▶ _WHAT YOU NEED TO DO_: Continue the worked solution to the line-between-two-circles problem from the point where it stops.

▶ _TEXT EXTRACT_:
━━━
Question

If the variable line $3x-4y+k=0$ lies between the circles $x^{2}+y^{2}-2x-2y+1=0$ and $x^{2}+y^{2}-16x-2y+61=0$ without intersecting or touching either circle, then range of $k$ is $\left(a , b\right)$ where $a,b\in I$ . Then the value of $\left(b - a\right)$ , is

Answer 1

Given $C_{1}:x^{2}+y^{2}-2x-2y+1=0\&C_{2}:x^{2}+y^{2}-16x-2y+61=0$
$\Rightarrow C_{1}:\left(x - 1\right)^{2}+\left(y - 1\right)^{2}=1^{2}\&C_{2}:\left(x - 8\right)^{2}+\left(y - 1\right)^{2}=2^{2}$
So, centre of $C_{1}\&C_{2}$ are $\left(1 , 1\right)\&\left(8 , 1\right)$ respectively and their radii are $1\&2$ respectively.
━━━
▶ _AVAILABLE DATA_:

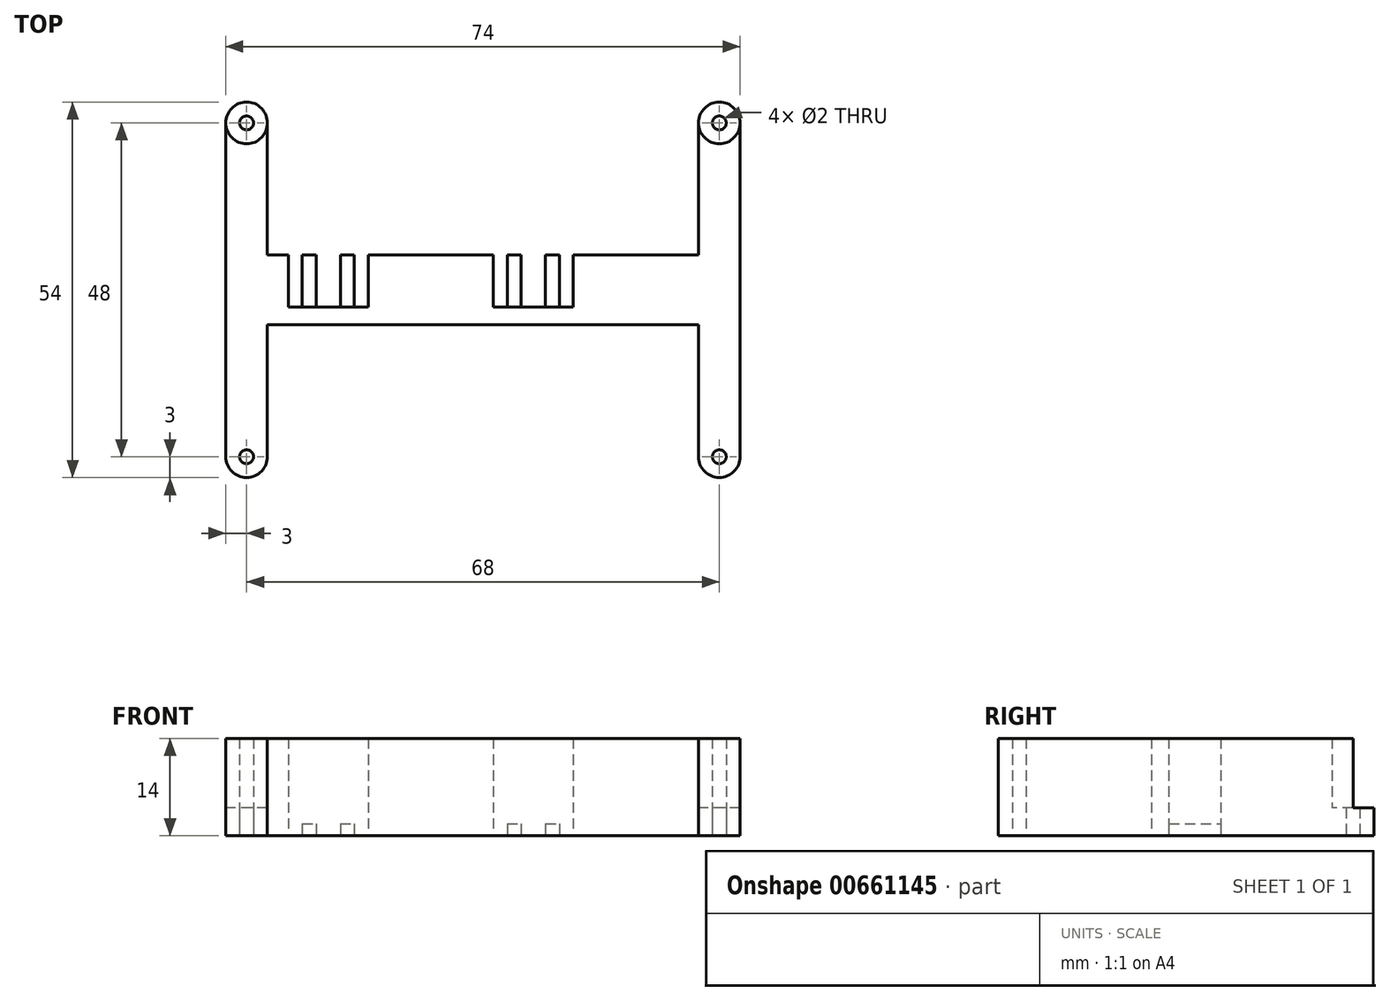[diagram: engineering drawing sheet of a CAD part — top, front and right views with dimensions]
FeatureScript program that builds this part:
━━━
▶ _REPLY TO THE TASK_:
According to the given condition in question, the centres must lie opposite to line $3x-4y+k=0$ .
So, $\left(3 \times 1 - 4 \times 1 + k\right)\left(3 \times 8 - 4 \times 1 + k\right) < 0$
$\Rightarrow \left(k - 1\right)\left(k + 20\right) < 0$
$\Rightarrow k\in \left(- 20 , 1\right)...........\left(i\right)$
Also, distance of given line from the centres must be greater than their radii.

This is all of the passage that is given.